### [AUSGANGSTEXT]
******
2008 Hansol Korea Open: Day 5

Nachwuchshoffnung ohne Limits

Vor vielen Jahren in Reichshof-Eckenhagen, etwa 60 Kilometer von Köln entfernt: Dr. Richard Lisicki übt mit einigen Schülern seiner Tennisakademie auf einem Hallenplatz. Nebenan, auf einem Squashcourt, tobt sich seine Tochter Sabine aus und donnert mit einem Tennisschläger den Ball an die Wände. Ein enormes Tempo haben die Schläge schon damals, obwohl Sabine erst acht Jahre alt ist. Vater Lisicki, promovierter Sportwissenschaftler, schaut mit einem Auge immer auf den Squashcourt, wo Sabine voller Leidenschaft auf den Ball hämmert. Ihm gefällt, was er dort sieht.

Dr. Richard Lisickis Dissertation trägt den Titel Powertennis mit Präzision. Und seine Tochter ist, auch wenn das ein wenig böse klingen mag, sein lebendes Versuchsobjekt. Jahrelang hatte Lisicki bei vielen renommierten Tennislehrern in aller Welt recherchiert und Erkenntnisse zur optimalen Ausbildung einer jungen, talentierten Spielerin zusammengetragen. Sabine, so der Plan, soll diese neuesten trainingswissenschaftlichen Befunde eines Tages umsetzen.
******
### [DATEN]
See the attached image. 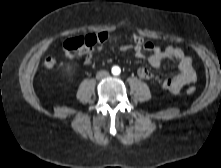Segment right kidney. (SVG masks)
<instances>
[{"label": "right kidney", "instance_id": "ca27d5eb", "mask_svg": "<svg viewBox=\"0 0 221 168\" xmlns=\"http://www.w3.org/2000/svg\"><path fill=\"white\" fill-rule=\"evenodd\" d=\"M70 68H71V67H70V66H68V67H67V70H70Z\"/></svg>", "mask_w": 221, "mask_h": 168}]
</instances>
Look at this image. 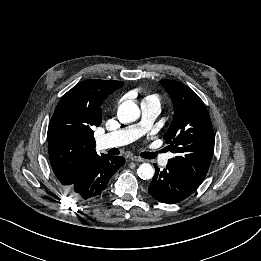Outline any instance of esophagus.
Returning <instances> with one entry per match:
<instances>
[{
    "instance_id": "1",
    "label": "esophagus",
    "mask_w": 261,
    "mask_h": 261,
    "mask_svg": "<svg viewBox=\"0 0 261 261\" xmlns=\"http://www.w3.org/2000/svg\"><path fill=\"white\" fill-rule=\"evenodd\" d=\"M130 159L132 161H137V162H144L145 160L141 157H138V156H131Z\"/></svg>"
}]
</instances>
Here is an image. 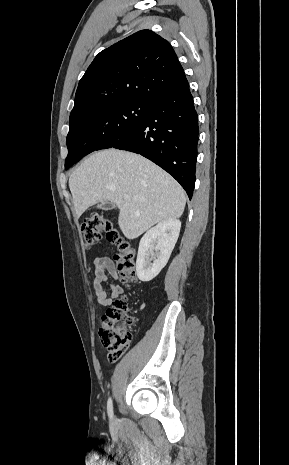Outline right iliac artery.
Segmentation results:
<instances>
[{"instance_id":"82829eb1","label":"right iliac artery","mask_w":289,"mask_h":465,"mask_svg":"<svg viewBox=\"0 0 289 465\" xmlns=\"http://www.w3.org/2000/svg\"><path fill=\"white\" fill-rule=\"evenodd\" d=\"M107 412L110 420L113 419V404H112V399L109 398L107 402Z\"/></svg>"}]
</instances>
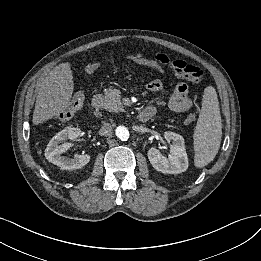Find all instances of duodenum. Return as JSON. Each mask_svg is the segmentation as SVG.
<instances>
[{"instance_id":"1","label":"duodenum","mask_w":261,"mask_h":261,"mask_svg":"<svg viewBox=\"0 0 261 261\" xmlns=\"http://www.w3.org/2000/svg\"><path fill=\"white\" fill-rule=\"evenodd\" d=\"M92 105L95 109H101L103 105V98L100 94H97L93 98ZM154 115V110L150 107H146L140 111L138 115V121L140 123L147 122Z\"/></svg>"}]
</instances>
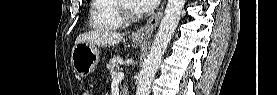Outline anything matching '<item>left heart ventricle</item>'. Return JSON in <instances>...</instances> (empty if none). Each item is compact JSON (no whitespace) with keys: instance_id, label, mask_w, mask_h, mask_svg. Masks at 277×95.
Segmentation results:
<instances>
[{"instance_id":"b2bd125f","label":"left heart ventricle","mask_w":277,"mask_h":95,"mask_svg":"<svg viewBox=\"0 0 277 95\" xmlns=\"http://www.w3.org/2000/svg\"><path fill=\"white\" fill-rule=\"evenodd\" d=\"M129 9H130L131 12H136V11L139 10V7H138L136 1H133V2L129 3Z\"/></svg>"}]
</instances>
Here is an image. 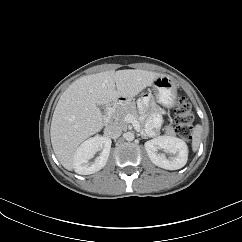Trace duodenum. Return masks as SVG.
<instances>
[{
	"mask_svg": "<svg viewBox=\"0 0 242 242\" xmlns=\"http://www.w3.org/2000/svg\"><path fill=\"white\" fill-rule=\"evenodd\" d=\"M119 102H120L119 100H115V101H113L111 104H109V105L107 106L106 113H105V115H104V123H105L106 125L109 124L111 114L113 113V111H114V109H115V106H116Z\"/></svg>",
	"mask_w": 242,
	"mask_h": 242,
	"instance_id": "obj_1",
	"label": "duodenum"
}]
</instances>
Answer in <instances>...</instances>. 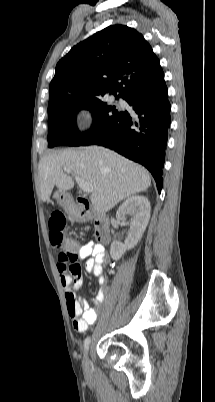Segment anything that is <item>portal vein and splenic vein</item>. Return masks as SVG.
Here are the masks:
<instances>
[{"label":"portal vein and splenic vein","instance_id":"obj_1","mask_svg":"<svg viewBox=\"0 0 215 402\" xmlns=\"http://www.w3.org/2000/svg\"><path fill=\"white\" fill-rule=\"evenodd\" d=\"M64 172L66 173H71V171L67 168L63 169ZM75 180L77 184L79 185L80 189L85 192V193H91L93 191V186L92 184L85 182L84 180L80 179L79 177L75 176Z\"/></svg>","mask_w":215,"mask_h":402}]
</instances>
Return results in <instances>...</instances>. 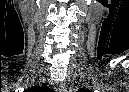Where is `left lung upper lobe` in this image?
I'll return each mask as SVG.
<instances>
[{
  "label": "left lung upper lobe",
  "mask_w": 129,
  "mask_h": 92,
  "mask_svg": "<svg viewBox=\"0 0 129 92\" xmlns=\"http://www.w3.org/2000/svg\"><path fill=\"white\" fill-rule=\"evenodd\" d=\"M80 92H90V91L86 89H81Z\"/></svg>",
  "instance_id": "left-lung-upper-lobe-1"
}]
</instances>
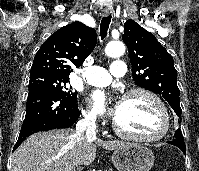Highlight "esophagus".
I'll return each mask as SVG.
<instances>
[{
	"instance_id": "esophagus-1",
	"label": "esophagus",
	"mask_w": 199,
	"mask_h": 171,
	"mask_svg": "<svg viewBox=\"0 0 199 171\" xmlns=\"http://www.w3.org/2000/svg\"><path fill=\"white\" fill-rule=\"evenodd\" d=\"M109 14H110V11H107V10L102 12L103 16H108Z\"/></svg>"
}]
</instances>
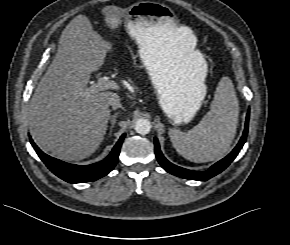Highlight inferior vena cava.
Wrapping results in <instances>:
<instances>
[{"mask_svg":"<svg viewBox=\"0 0 290 245\" xmlns=\"http://www.w3.org/2000/svg\"><path fill=\"white\" fill-rule=\"evenodd\" d=\"M109 105L112 107L113 110H116L118 108H122V104L120 102L119 96H117L116 98H113L110 101Z\"/></svg>","mask_w":290,"mask_h":245,"instance_id":"602c4592","label":"inferior vena cava"}]
</instances>
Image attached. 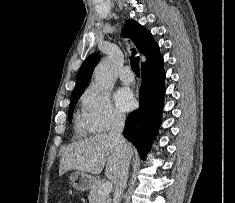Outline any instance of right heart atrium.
Instances as JSON below:
<instances>
[{"label": "right heart atrium", "instance_id": "d8ad5b80", "mask_svg": "<svg viewBox=\"0 0 235 203\" xmlns=\"http://www.w3.org/2000/svg\"><path fill=\"white\" fill-rule=\"evenodd\" d=\"M81 102L86 127L92 132H105L124 120L123 113L115 107L110 95L95 85L85 90Z\"/></svg>", "mask_w": 235, "mask_h": 203}]
</instances>
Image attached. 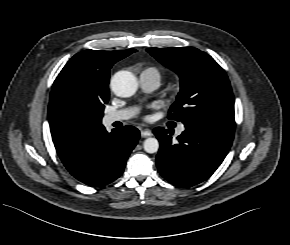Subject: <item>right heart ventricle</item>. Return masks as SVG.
<instances>
[{"mask_svg": "<svg viewBox=\"0 0 290 245\" xmlns=\"http://www.w3.org/2000/svg\"><path fill=\"white\" fill-rule=\"evenodd\" d=\"M149 70H156L157 71V69L156 68H153V67H148L144 71H149Z\"/></svg>", "mask_w": 290, "mask_h": 245, "instance_id": "obj_1", "label": "right heart ventricle"}]
</instances>
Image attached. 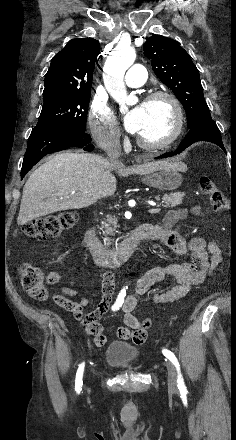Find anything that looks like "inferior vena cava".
<instances>
[{"mask_svg":"<svg viewBox=\"0 0 236 440\" xmlns=\"http://www.w3.org/2000/svg\"><path fill=\"white\" fill-rule=\"evenodd\" d=\"M120 154H121V144L119 139H112L110 142V146L107 149V155L109 161L114 165L121 164V162L118 160Z\"/></svg>","mask_w":236,"mask_h":440,"instance_id":"inferior-vena-cava-1","label":"inferior vena cava"}]
</instances>
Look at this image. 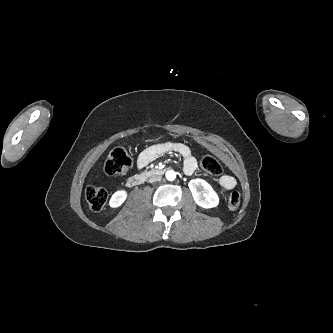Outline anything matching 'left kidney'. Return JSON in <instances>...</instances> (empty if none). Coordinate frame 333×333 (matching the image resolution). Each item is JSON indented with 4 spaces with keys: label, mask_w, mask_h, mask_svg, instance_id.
Wrapping results in <instances>:
<instances>
[{
    "label": "left kidney",
    "mask_w": 333,
    "mask_h": 333,
    "mask_svg": "<svg viewBox=\"0 0 333 333\" xmlns=\"http://www.w3.org/2000/svg\"><path fill=\"white\" fill-rule=\"evenodd\" d=\"M197 205L203 208L216 207L219 197L211 185L203 179H193L188 184Z\"/></svg>",
    "instance_id": "left-kidney-1"
}]
</instances>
******
### [AUFGABEN]
**A)** Welchen Titel trägt laut Ausgangstext die Dissertation von Dr. Richard Lisicki?
**B)** Stimmen diese Aussagen mit dem Ausgangstext überein? Antworte jeweils mit Ja oder Nein und zitiere die entscheidenden Worte. (i) Reichshof-Eckenhagen liegt etwa 60 Kilometer von Köln entfernt. (ii) Sabine war damals zehn Jahre alt. (iii) Sabine spielte mit den Schülern der Tennisakademie auf dem Hallenplatz.
**C)** Schreib aus dem Ausgangstext wortgetreu die Stelle zwischen „Vor vielen Jahren“ und „er dort sieht.“ heraus, beide eingeschlossen.

### [LÖSUNGEN]
**A)** Powertennis mit Präzision

**B)**
(i) Ja: „etwa 60 Kilometer von Köln entfernt“
(ii) Nein: „obwohl Sabine erst acht Jahre alt ist“
(iii) Nein: „Nebenan, auf einem Squashcourt, tobt sich seine Tochter Sabine aus“

**C)**
Vor vielen Jahren in Reichshof-Eckenhagen, etwa 60 Kilometer von Köln entfernt: Dr. Richard Lisicki übt mit einigen Schülern seiner Tennisakademie auf einem Hallenplatz. Nebenan, auf einem Squashcourt, tobt sich seine Tochter Sabine aus und donnert mit einem Tennisschläger den Ball an die Wände. Ein enormes Tempo haben die Schläge schon damals, obwohl Sabine erst acht Jahre alt ist. Vater Lisicki, promovierter Sportwissenschaftler, schaut mit einem Auge immer auf den Squashcourt, wo Sabine voller Leidenschaft auf den Ball hämmert. Ihm gefällt, was er dort sieht.